*Excerpted data*:

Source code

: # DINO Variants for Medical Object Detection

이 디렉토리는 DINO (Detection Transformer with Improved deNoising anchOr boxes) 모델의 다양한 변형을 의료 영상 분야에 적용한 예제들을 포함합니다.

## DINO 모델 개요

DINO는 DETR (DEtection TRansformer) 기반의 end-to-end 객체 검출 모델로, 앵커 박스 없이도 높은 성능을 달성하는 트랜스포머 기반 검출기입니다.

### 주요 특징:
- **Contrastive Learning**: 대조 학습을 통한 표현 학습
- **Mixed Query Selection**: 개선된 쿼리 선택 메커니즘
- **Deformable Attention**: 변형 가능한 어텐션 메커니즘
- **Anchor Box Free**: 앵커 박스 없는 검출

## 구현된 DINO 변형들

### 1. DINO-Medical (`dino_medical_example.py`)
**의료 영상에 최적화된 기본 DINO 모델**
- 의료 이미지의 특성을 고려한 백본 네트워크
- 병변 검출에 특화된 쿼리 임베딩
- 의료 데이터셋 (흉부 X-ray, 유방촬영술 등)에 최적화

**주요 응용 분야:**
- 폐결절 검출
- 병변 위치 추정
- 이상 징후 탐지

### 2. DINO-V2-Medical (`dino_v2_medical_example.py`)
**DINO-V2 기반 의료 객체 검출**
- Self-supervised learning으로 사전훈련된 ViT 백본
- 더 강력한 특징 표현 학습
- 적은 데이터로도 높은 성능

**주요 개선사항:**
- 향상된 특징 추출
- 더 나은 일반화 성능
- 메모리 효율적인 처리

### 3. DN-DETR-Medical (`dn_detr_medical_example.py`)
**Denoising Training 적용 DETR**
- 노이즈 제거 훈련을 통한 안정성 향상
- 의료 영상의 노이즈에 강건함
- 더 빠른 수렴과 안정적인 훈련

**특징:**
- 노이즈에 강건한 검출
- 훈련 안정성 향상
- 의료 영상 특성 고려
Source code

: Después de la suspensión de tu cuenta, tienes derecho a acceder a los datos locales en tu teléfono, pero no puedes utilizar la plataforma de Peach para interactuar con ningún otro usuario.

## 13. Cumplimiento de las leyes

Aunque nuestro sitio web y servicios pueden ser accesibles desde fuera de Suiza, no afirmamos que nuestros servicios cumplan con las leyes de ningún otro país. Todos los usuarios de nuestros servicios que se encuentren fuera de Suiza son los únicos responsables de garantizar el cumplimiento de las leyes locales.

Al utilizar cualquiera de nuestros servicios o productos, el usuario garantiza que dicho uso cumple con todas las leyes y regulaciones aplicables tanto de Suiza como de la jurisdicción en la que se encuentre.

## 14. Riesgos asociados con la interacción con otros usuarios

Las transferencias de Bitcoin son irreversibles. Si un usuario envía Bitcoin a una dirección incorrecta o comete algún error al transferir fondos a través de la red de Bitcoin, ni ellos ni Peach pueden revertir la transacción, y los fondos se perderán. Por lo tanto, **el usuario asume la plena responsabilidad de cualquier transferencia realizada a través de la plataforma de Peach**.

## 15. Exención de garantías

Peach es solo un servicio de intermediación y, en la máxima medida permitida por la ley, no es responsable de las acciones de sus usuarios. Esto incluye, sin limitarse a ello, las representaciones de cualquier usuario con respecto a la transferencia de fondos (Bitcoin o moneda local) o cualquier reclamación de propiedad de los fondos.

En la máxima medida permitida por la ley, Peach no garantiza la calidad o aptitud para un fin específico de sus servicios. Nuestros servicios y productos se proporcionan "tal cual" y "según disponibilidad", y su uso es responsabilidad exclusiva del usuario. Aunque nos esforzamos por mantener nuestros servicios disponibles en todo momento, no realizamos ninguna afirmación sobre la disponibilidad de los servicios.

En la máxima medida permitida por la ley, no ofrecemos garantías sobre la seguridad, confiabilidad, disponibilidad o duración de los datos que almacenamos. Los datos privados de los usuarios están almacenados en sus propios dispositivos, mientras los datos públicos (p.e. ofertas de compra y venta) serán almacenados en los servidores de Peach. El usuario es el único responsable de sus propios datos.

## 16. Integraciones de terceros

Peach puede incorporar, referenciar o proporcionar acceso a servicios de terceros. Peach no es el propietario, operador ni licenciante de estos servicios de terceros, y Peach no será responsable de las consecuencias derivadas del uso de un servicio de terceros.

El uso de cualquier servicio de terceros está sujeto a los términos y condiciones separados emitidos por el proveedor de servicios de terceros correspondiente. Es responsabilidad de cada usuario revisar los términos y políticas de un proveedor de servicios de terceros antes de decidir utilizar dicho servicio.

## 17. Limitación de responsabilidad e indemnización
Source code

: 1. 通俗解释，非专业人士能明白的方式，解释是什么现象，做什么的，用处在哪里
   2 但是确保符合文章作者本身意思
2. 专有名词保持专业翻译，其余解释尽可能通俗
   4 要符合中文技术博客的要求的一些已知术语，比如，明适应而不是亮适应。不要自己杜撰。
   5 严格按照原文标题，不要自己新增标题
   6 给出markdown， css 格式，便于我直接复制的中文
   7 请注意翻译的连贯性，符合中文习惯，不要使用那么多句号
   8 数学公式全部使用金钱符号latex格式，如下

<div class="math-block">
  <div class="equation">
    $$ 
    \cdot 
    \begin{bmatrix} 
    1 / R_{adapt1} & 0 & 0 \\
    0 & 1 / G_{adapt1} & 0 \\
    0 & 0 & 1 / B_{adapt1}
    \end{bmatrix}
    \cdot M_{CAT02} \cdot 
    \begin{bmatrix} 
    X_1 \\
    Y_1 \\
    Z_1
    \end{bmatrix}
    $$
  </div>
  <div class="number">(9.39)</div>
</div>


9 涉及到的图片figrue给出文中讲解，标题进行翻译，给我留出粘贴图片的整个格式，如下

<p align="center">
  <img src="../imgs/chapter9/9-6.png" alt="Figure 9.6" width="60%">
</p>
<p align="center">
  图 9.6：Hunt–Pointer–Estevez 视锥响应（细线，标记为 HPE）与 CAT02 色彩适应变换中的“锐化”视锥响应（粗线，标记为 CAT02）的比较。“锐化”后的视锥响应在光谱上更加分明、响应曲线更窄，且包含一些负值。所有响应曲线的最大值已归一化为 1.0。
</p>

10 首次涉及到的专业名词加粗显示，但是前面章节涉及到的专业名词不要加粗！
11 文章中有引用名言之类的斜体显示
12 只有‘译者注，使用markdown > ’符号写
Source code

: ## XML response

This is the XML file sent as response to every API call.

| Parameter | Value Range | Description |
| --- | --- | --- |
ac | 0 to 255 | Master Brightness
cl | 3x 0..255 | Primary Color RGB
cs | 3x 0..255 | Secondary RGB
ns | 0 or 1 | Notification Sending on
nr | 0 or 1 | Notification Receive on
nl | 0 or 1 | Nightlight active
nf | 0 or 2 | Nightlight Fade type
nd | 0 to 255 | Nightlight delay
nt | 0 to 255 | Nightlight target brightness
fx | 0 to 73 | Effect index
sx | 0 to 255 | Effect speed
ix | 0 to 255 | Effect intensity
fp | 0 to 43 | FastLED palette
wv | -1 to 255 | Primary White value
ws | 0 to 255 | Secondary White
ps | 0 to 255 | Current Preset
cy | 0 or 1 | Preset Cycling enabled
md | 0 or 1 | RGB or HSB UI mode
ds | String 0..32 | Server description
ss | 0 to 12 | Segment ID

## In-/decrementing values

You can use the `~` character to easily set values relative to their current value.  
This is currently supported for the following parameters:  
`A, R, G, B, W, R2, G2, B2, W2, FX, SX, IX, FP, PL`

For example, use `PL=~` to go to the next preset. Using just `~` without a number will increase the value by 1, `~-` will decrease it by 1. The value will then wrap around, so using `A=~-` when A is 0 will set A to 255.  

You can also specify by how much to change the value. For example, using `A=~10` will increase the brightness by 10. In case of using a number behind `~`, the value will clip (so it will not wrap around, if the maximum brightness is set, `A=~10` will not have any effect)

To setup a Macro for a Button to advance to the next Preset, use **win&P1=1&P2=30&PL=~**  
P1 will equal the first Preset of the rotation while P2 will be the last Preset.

*Directions*: Copy everything from the line that contains "Medical Object Detection" down to the line that contains "## 13. Cumplimiento de las leyes", swapping "Contrastive Learning" for "Contrastive Training" and leaving the rest the same.

*Written answer*:
: # DINO Variants for Medical Object Detection

이 디렉토리는 DINO (Detection Transformer with Improved deNoising anchOr boxes) 모델의 다양한 변형을 의료 영상 분야에 적용한 예제들을 포함합니다.

## DINO 모델 개요

DINO는 DETR (DEtection TRansformer) 기반의 end-to-end 객체 검출 모델로, 앵커 박스 없이도 높은 성능을 달성하는 트랜스포머 기반 검출기입니다.

### 주요 특징:
- **Contrastive Training**: 대조 학습을 통한 표현 학습
- **Mixed Query Selection**: 개선된 쿼리 선택 메커니즘
- **Deformable Attention**: 변형 가능한 어텐션 메커니즘
- **Anchor Box Free**: 앵커 박스 없는 검출

## 구현된 DINO 변형들

### 1. DINO-Medical (`dino_medical_example.py`)
**의료 영상에 최적화된 기본 DINO 모델**
- 의료 이미지의 특성을 고려한 백본 네트워크
- 병변 검출에 특화된 쿼리 임베딩
- 의료 데이터셋 (흉부 X-ray, 유방촬영술 등)에 최적화

**주요 응용 분야:**
- 폐결절 검출
- 병변 위치 추정
- 이상 징후 탐지

### 2. DINO-V2-Medical (`dino_v2_medical_example.py`)
**DINO-V2 기반 의료 객체 검출**
- Self-supervised learning으로 사전훈련된 ViT 백본
- 더 강력한 특징 표현 학습
- 적은 데이터로도 높은 성능

**주요 개선사항:**
- 향상된 특징 추출
- 더 나은 일반화 성능
- 메모리 효율적인 처리

### 3. DN-DETR-Medical (`dn_detr_medical_example.py`)
**Denoising Training 적용 DETR**
- 노이즈 제거 훈련을 통한 안정성 향상
- 의료 영상의 노이즈에 강건함
- 더 빠른 수렴과 안정적인 훈련

**특징:**
- 노이즈에 강건한 검출
- 훈련 안정성 향상
- 의료 영상 특성 고려
Source code

: Después de la suspensión de tu cuenta, tienes derecho a acceder a los datos locales en tu teléfono, pero no puedes utilizar la plataforma de Peach para interactuar con ningún otro usuario.

## 13. Cumplimiento de las leyes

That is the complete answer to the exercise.